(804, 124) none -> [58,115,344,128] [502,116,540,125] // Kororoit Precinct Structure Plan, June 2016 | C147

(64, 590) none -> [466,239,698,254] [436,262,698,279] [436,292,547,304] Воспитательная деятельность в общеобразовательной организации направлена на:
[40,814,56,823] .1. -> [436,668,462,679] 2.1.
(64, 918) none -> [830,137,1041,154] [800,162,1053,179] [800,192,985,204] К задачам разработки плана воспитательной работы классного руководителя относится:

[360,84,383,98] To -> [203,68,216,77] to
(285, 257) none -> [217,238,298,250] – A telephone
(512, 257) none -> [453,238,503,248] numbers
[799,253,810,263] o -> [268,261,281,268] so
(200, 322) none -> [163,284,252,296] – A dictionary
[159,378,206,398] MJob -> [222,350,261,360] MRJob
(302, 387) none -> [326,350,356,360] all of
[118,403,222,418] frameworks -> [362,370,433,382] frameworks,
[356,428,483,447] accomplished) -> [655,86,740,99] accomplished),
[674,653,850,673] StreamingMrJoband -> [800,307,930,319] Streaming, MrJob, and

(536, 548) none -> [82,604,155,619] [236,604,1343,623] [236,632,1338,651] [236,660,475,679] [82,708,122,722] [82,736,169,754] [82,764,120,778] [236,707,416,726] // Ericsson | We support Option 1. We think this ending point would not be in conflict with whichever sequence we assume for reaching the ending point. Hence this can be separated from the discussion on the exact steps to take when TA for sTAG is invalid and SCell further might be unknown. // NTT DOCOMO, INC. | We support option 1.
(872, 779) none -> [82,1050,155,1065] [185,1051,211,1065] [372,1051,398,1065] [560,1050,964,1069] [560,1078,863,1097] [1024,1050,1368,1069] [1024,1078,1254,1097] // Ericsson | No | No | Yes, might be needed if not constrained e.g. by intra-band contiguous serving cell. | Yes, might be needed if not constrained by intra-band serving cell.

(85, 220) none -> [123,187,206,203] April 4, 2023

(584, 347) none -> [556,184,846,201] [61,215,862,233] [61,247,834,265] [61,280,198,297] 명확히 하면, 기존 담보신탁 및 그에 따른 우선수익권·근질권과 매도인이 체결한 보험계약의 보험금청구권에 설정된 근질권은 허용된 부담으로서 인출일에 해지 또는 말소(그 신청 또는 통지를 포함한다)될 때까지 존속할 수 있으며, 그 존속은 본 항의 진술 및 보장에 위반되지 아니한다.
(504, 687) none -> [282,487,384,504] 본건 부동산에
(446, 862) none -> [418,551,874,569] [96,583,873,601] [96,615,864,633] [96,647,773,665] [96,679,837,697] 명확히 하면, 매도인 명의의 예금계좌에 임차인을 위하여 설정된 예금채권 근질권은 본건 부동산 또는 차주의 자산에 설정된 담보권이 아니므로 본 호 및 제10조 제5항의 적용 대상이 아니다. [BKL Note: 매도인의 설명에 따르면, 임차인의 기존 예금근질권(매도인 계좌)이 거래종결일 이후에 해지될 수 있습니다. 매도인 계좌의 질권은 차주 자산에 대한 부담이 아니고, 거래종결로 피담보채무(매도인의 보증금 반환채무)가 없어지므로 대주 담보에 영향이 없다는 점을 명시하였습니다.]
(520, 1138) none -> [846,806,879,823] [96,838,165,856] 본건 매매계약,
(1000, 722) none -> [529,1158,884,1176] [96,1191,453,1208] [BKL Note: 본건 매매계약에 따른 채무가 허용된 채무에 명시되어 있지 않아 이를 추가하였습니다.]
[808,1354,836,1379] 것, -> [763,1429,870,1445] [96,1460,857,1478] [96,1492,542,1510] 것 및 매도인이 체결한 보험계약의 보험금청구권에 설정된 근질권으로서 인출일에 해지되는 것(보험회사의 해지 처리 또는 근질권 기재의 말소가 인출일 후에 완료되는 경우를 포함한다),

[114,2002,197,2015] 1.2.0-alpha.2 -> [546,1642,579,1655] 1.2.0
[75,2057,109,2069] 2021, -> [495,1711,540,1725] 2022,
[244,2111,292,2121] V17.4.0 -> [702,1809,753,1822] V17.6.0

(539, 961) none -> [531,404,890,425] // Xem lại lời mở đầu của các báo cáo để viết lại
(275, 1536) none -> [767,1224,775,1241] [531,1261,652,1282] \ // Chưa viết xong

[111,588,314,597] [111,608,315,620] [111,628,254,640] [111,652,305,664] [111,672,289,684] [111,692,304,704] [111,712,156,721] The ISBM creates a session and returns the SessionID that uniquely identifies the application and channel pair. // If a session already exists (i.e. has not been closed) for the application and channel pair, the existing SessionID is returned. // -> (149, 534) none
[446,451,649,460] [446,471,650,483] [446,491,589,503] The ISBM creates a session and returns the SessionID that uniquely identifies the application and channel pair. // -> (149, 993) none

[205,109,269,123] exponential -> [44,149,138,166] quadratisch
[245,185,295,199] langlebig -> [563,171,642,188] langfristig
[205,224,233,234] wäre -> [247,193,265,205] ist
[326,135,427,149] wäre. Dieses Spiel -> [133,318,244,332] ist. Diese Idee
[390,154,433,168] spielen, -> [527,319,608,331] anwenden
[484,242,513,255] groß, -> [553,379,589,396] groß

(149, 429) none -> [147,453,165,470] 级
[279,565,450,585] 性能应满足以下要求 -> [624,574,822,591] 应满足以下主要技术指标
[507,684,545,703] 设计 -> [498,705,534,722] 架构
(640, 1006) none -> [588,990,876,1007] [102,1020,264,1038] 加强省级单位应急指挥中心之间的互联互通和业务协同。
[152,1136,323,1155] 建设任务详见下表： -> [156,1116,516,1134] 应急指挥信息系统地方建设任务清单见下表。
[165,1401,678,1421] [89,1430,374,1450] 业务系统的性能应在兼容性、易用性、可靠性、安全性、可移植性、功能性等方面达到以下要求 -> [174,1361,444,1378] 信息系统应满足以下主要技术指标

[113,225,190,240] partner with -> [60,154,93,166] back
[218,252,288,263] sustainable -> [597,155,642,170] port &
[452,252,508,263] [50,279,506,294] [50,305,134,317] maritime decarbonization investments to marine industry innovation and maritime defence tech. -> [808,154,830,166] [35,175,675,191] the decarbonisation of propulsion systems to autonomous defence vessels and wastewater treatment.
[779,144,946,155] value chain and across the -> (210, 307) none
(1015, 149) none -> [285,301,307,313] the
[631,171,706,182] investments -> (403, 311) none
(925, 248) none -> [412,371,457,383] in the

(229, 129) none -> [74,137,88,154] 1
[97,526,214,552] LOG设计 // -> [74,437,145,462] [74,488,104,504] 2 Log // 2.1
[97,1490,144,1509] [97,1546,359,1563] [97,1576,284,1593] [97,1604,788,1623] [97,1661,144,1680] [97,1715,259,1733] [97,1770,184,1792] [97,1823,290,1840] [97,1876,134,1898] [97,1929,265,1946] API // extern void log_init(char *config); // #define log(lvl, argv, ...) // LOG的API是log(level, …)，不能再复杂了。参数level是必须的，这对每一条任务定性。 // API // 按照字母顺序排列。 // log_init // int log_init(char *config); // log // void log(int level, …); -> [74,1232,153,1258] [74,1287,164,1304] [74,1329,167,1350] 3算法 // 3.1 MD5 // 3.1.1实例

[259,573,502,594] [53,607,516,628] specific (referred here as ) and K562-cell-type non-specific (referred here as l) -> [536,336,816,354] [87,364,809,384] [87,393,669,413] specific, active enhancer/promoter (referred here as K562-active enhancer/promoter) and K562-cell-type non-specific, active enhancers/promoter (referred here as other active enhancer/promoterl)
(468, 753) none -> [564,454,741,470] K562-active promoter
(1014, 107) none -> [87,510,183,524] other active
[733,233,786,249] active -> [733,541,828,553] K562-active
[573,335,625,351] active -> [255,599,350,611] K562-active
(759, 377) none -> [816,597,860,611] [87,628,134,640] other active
============
> _Problem details_: Counting only those lines of the data above where the word "promoter" appears, give the number and nothing more.

> _Answer for the task_: 2